Un artiste engagé socialement
Bien connu dans l’arrondissement, l’artiste burkinabé a fondé la troupe Lamogoya, en 2009, pour promouvoir la culture africaine. «Je veux faire se rencontrer des gens de différentes cultures», explique l’homme de 38 ans. Du Burkina Fasso, il a conservé de nombreux liens amicaux et familiaux, puisqu’il est agent d’artistes burkinabés. Sa famille est encore en Afrique et il jubile, car il vient d’apprendre une bonne nouvelle : «ma petite sœur vient d’accoucher!»

Mais c’est aussi une préoccupation sociale qui anime Bebeto Ulrich Lonsili. «C’est ma mission sur terre», assène l’artiste. Il est intervenu dans les écoles et les bibliothèques du Québec avec le projet « À l’ombre du Baobab », et s’implique dans de nombreuses causes. Lac Mégantic, Ébola, Philippines, Congo, … son engagement n’a pas de frontières.

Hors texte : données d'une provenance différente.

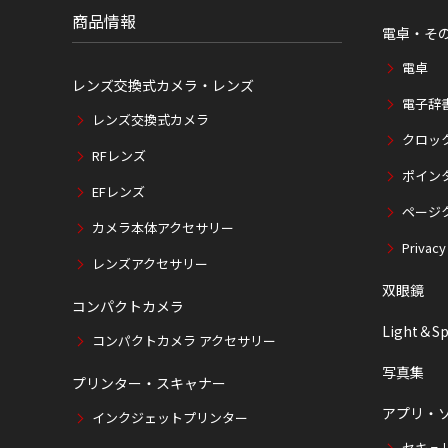
商品情報
電卓・そ
電卓
レンズ交換式カメラ・レンズ
電子辞
レンズ交換式カメラ
クロッ
RFレンズ
ポイン
EFレンズ
ページ
カメラ本体アクセサリー
Privacy
レンズアクセサリー
双眼鏡
コンパクトカメラ
Light＆Sp
コンパクトカメラ アクセサリー
写真集
プリンター・スキャナー
アプリ・
インクジェットプリンター
セキュ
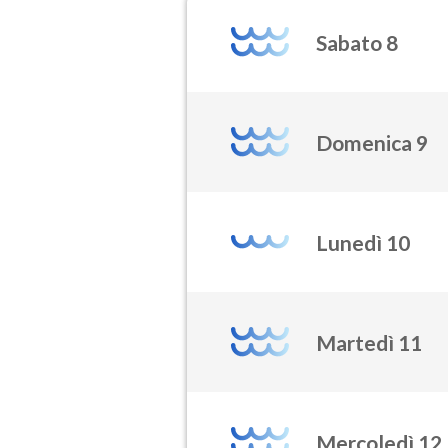
Sabato 8
Domenica 9
Lunedì 10
Martedì 11
Mercoledì 12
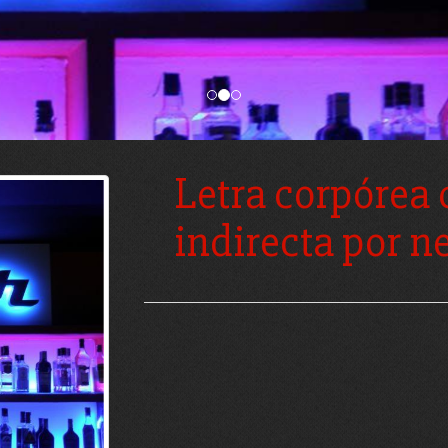
Letra corpórea
indirecta por n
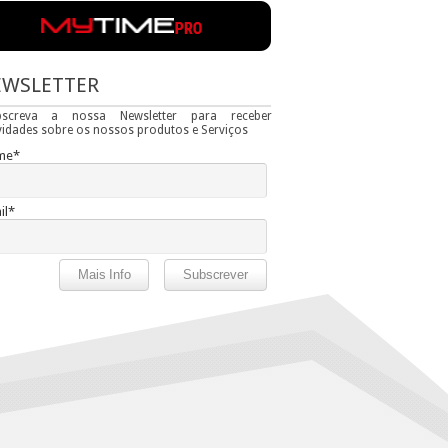
EWSLETTER
bscreva a nossa Newsletter para receber
idades sobre os nossos produtos e Serviços
me*
il*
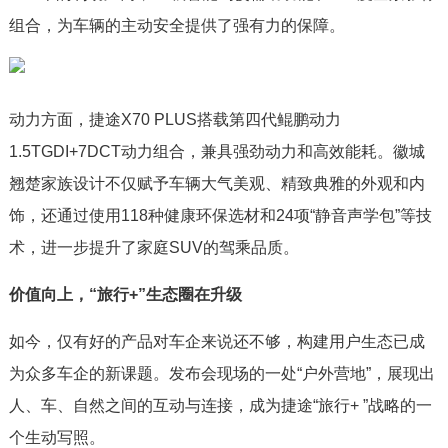
组合，为车辆的主动安全提供了强有力的保障。
动力方面，捷途X70 PLUS搭载第四代鲲鹏动力
1.5TGDI+7DCT动力组合，兼具强劲动力和高效能耗。徽城
翘楚家族设计不仅赋予车辆大气美观、精致典雅的外观和内
饰，还通过使用118种健康环保选材和24项“静音声学包”等技
术，进一步提升了家庭SUV的驾乘品质。
价值向上，“旅行+”生态圈在升级
如今，仅有好的产品对车企来说还不够，构建用户生态已成
为众多车企的新课题。发布会现场的一处“户外营地”，展现出
人、车、自然之间的互动与连接，成为捷途“旅行+ ”战略的一
个生动写照。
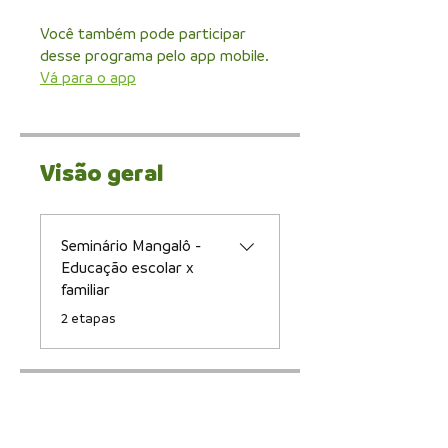
Você também pode participar
desse programa pelo app mobile.
Vá para o app
Visão geral
Seminário Mangalô -
Educação escolar x
familiar
.
2 etapas
Preço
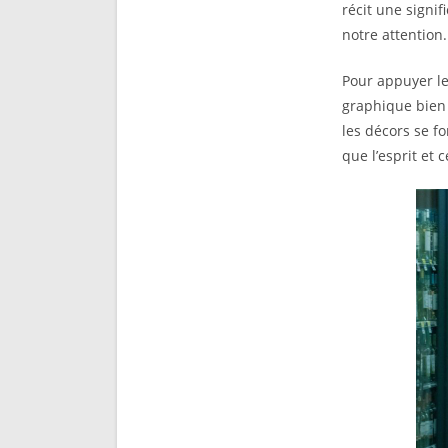
récit une signi
notre attention.
Pour appuyer le
graphique bien 
les décors se fo
que l’esprit et 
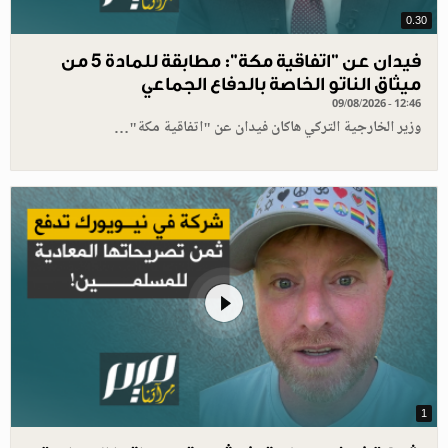
0.30
فيدان عن "اتفاقية مكة": مطابقة للمادة 5 من
ميثاق الناتو الخاصة بالدفاع الجماعي
09/08/2026 - 12:46
وزير الخارجية التركي هاكان فيدان عن "اتفاقية مكة"…
1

Du travail à faire sur les préjugés
Il aime à souligner l’apport de la communauté noire dans la société québécoise. «Il reste encore beaucoup à faire dans l’acceptation, et les préjugés sur la couleur de la peau», admet-il. Pourtant, il remarque qu’il n’y a pas ici de racisme comme en Europe. «C’est différent, mais il reste du travail à faire», ajoute M. Lonsilil.

L’artiste burkinabé travaille sur son prochain évènement, la 4e édition de l’Hommage aux Femmes, à l’occasion de la Journée internationale de la Femme. Près de mille personnes sont attendues les 7 et 8 mars prochains, au 5035, rue Saint-Dominique et à la Maison d’Afrique, afin de débattre des problématiques des femmes en 2015.